While I can understand imprecisions between 0.00000000000001 and 0.00000000000002, 0 itself seems pretty hard to mess up since it's just nothing. If you're imprecise on nothing, it's not nothing anymore.
But I don't know much about this topic so it's not for me to say.
double x = 0.0;
return (x == 0.0) ? true : false;
Will that always return true?
Solution 1:
It is safe to expect that the comparison will return true
if and only if the double variable has a value of exactly 0.0
(which in your original code snippet is, of course, the case).
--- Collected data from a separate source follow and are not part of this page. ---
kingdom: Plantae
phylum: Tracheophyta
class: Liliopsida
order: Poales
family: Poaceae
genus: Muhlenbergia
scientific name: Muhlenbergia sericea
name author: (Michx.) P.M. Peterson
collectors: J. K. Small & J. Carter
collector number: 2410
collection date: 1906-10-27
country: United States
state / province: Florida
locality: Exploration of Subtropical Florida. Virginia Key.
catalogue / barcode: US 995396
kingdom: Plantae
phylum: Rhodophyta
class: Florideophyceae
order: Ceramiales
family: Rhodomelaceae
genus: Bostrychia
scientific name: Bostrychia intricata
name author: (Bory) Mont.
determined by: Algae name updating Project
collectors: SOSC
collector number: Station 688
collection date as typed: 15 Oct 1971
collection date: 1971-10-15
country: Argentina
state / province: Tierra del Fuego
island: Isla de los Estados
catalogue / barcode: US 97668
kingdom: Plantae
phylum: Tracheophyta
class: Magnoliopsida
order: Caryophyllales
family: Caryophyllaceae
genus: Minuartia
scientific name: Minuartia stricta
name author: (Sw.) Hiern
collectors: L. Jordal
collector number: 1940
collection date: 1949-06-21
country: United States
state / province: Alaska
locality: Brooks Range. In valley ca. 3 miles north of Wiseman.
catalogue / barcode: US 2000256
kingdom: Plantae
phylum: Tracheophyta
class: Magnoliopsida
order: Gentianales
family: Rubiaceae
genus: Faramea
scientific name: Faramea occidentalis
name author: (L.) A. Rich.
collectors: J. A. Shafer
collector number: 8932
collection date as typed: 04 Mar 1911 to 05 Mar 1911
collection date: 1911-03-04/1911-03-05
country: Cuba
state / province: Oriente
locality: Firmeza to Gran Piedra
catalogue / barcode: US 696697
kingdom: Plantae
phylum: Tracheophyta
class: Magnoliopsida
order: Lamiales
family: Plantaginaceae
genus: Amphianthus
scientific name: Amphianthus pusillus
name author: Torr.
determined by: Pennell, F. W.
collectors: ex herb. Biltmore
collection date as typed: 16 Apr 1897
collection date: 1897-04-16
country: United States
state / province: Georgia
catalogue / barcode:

This is consistent with the semantics of the ==
operator. a == b
means "a
is equal to b
".
It is not safe (because it is not correct) to expect that the result of some calculation will be zero in double (or more generally, floating point) arithmetics whenever the result of the same calculation in pure Mathematics is zero. This is because when calculations come into the ground, floating point precision error appears - a concept which does not exist in Real number arithmetics in Mathematics.
Solution 2:
If you need to do a lot of "equality" comparisons it might be a good idea to write a little helper function or extension method in .NET 3.5 for comparing:
public static bool AlmostEquals(this double double1, double double2, double precision)
{
return (Math.Abs(double1 - double2) <= precision);
}
This could be used the following way:
double d1 = 10.0 * .1;
bool equals = d1.AlmostEquals(0.0, 0.0000001);
Solution 3:
For your simple sample, that test is okay. But what about this:
bool b = ( 10.0 * .1 - 1.0 == 0.0 );
Remember that .1 is a repeating decimal in binary and can't be represented exactly, the same as trying to write 1/3 as a base 10 decimal. Now compare that to this code:
double d1 = 10.0 * .1; // make sure the compiler hasn't optimized the .1 issue away
bool b = ( d1 - 1.0 == 0.0 );
I'll leave you to run a test to see the actual results: you're more likely to remember it that way.